■ PASSAGE ■
Join Club Momme for exclusive access to giveaways, discounts and more!

Sign up

An Adoption Story: Part 2

Photograph by Getty Images

Just one week before my final foster care certification class I was taking in my home state of Alaska, I sat at a work conference only absentmindedly listening to the conversations going on around me. To my left, a co-worker thumbing through her phone casually said, “Ladies, do you know anyone looking to adopt?”

I stopped what I was doing and shot her a confused look. “I’m actually in the process of adopting through foster care, and I know a lot of couples looking to do the same in my classes. Why do you ask?”

RELATED: An Adoption Story: Part 1

She barely looked up as she said, “A woman from my village is in town and about to give birth any day now. She had an adoption set up, but once she met the adoptive parents in person she no longer felt like they were the right fit. She is desperately trying to find someone to take the baby now.”

Adoption in the Native Alaskan culture is fairly common. There is a very real “it takes a village to raise a child” mentality, and the stigma that often surrounds adoption within Western cultures doesn’t seem to exist there. The goal becomes simply to provide a solid home for children; families unite and work together to accomplish that task, with openness almost always being a key component of how those relationships are formed.

Living in Alaska for five years now, and working within the native communities for four of those, I have seen these scenarios play out myself several times: Aunties, neighbors or friends step in to take over the primary parenting responsibilities whenever there is a need. I had witnessed how easy these tribal adoptions could be, without agencies involved or the coercion and large sums of money exchanging hands—an issue that sometimes plagues more traditional adoption avenues. But I had never fully considered the possibility for myself. Mostly because I am a Caucasian woman, and I knew that these adoptions more commonly took place between native families.

Even beyond that, I had basically talked myself out of ever having a baby, convinced that everyone wanted babies and that no one would ever give an infant to a single mother. I told myself there were too many children in need of homes for me to fight for those coveted infants, particularly when I knew I had enough love to give to an older child who really needed it. As much as I had once yearned for a baby grown beneath my heart and borne in my arms, that was a dream I had now let go of, replaced instead by this new ideal. Still, I told my co-worker to have this woman call me. Perhaps I could connect her with some of the couples from my classes. Surely there was some way I could help.

Chart comprehension data:

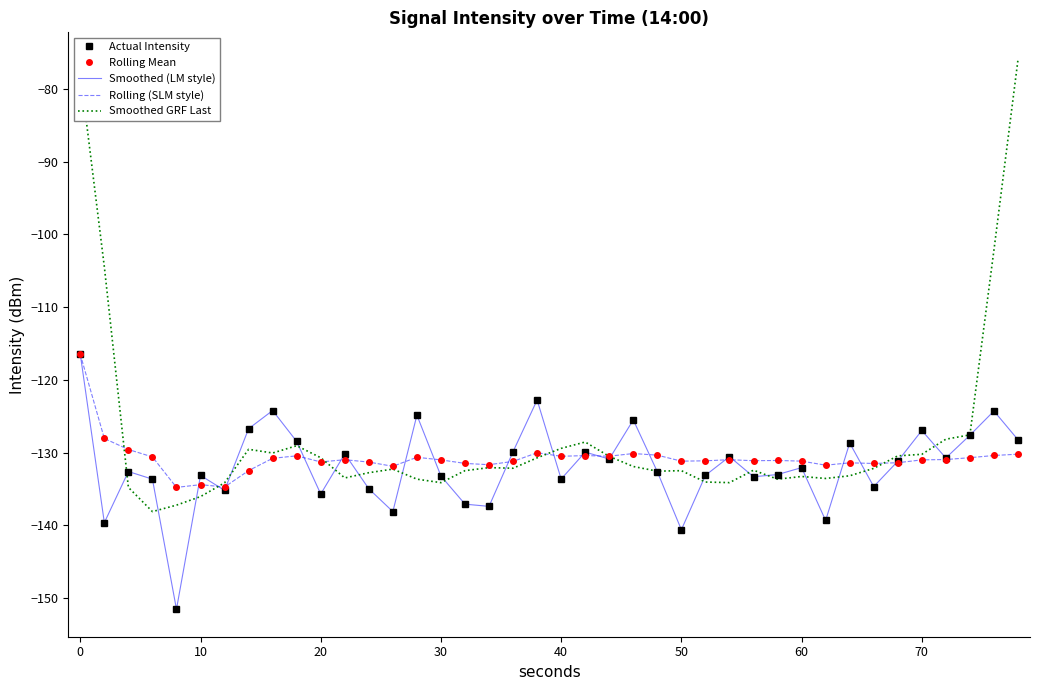

True or false: Rolling (SLM style) and Smoothed (LM style) cross at least once.

True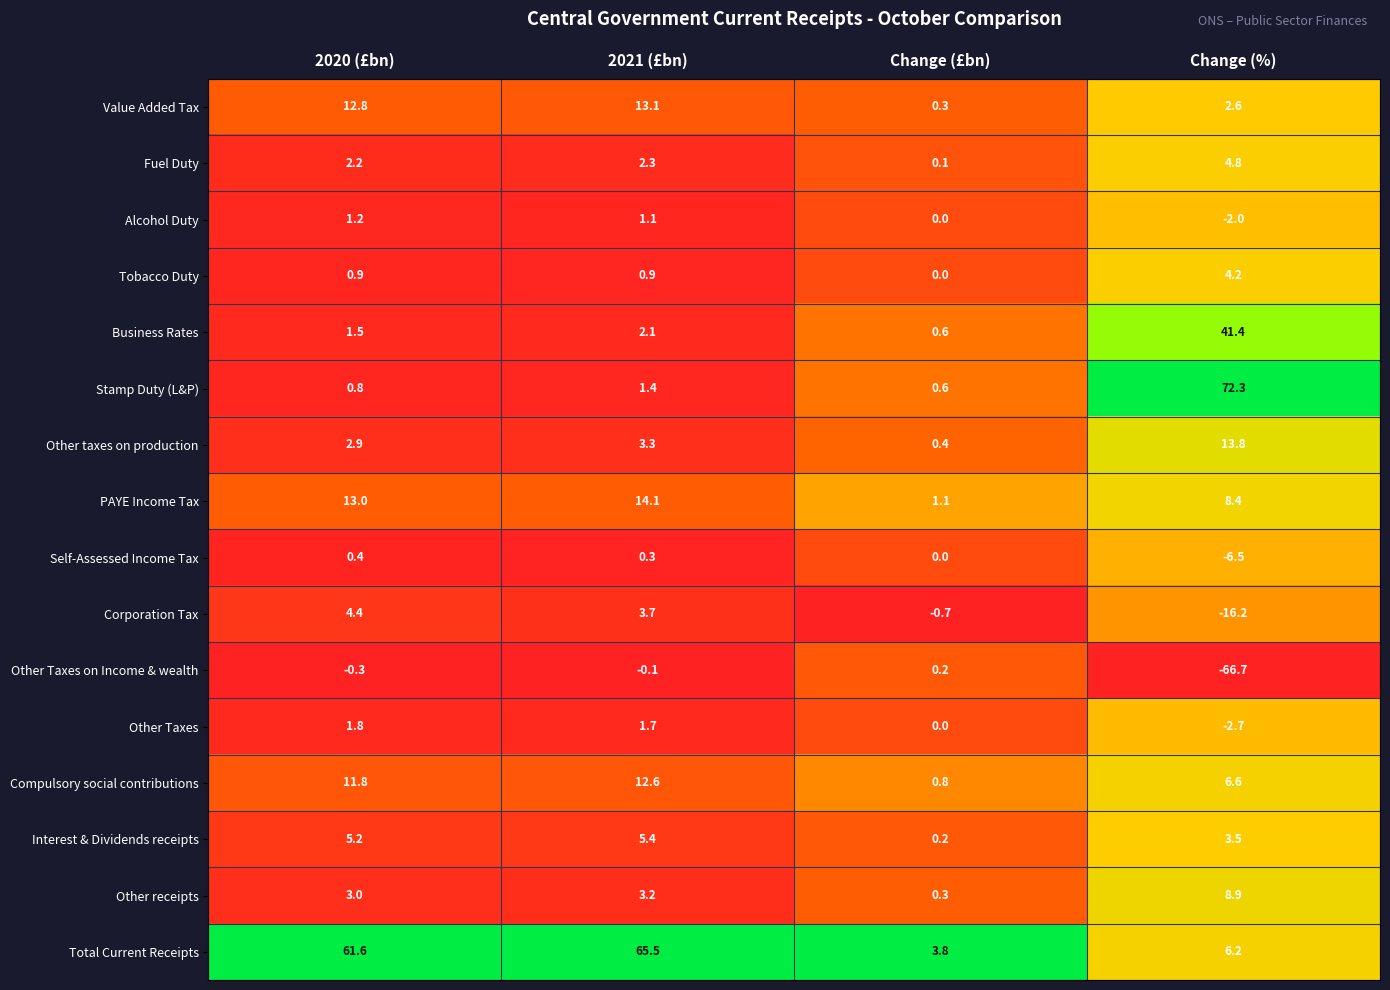

Where does the Other taxes on production series first go above 3?

2021 (£bn)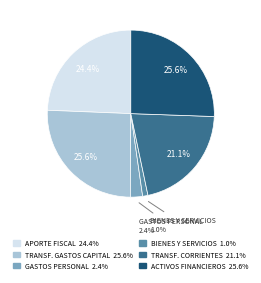

Does any single category account for the majority?

No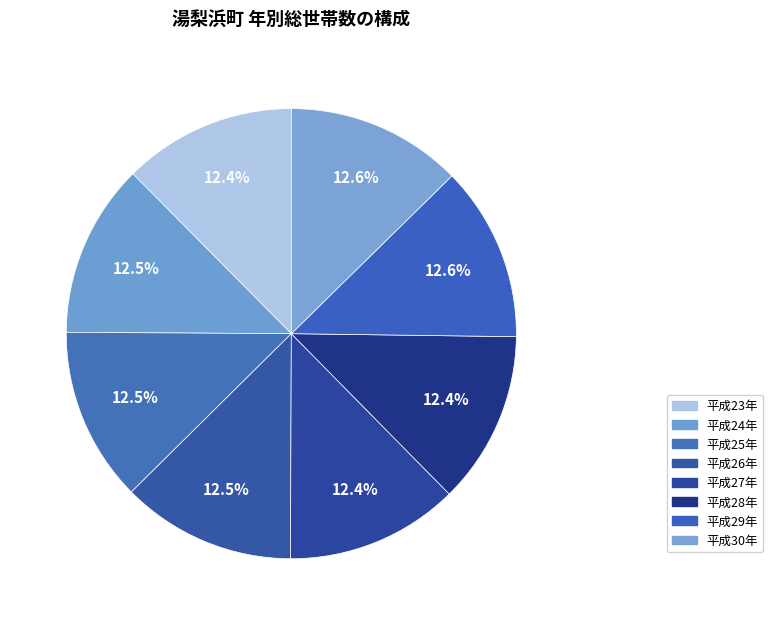

What is the smallest slice in the pie chart?

平成28年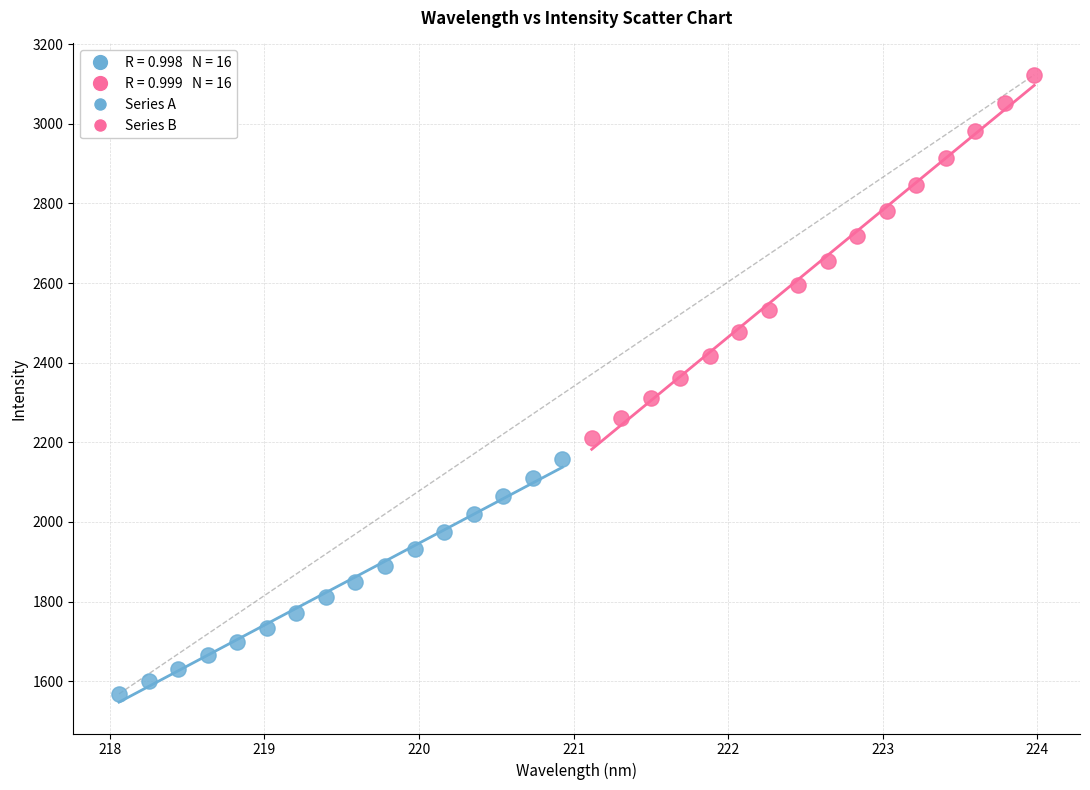

Which series reaches the minimum Y coordinate?

Series A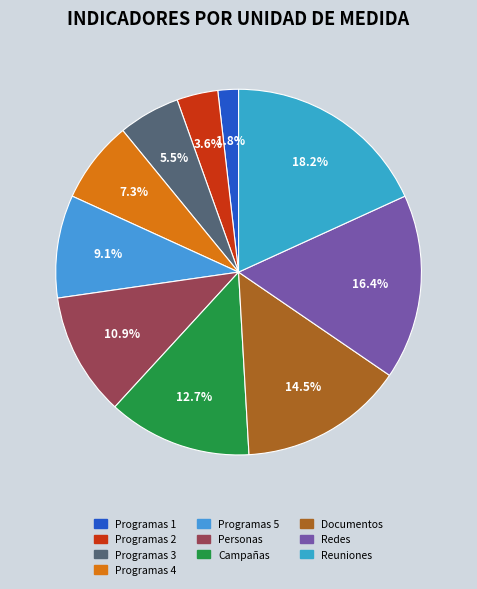

Is there any slice that represents more than half of the pie?

No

■ TASK INSTRUCTIONS ■
Return the part of the adoption story from "Adoption in the" to "relationships are formed.", word for word. The items have nothing to do with this.

■ OUTPUT OF THE TASK ■
Adoption in the Native Alaskan culture is fairly common. There is a very real “it takes a village to raise a child” mentality, and the stigma that often surrounds adoption within Western cultures doesn’t seem to exist there. The goal becomes simply to provide a solid home for children; families unite and work together to accomplish that task, with openness almost always being a key component of how those relationships are formed.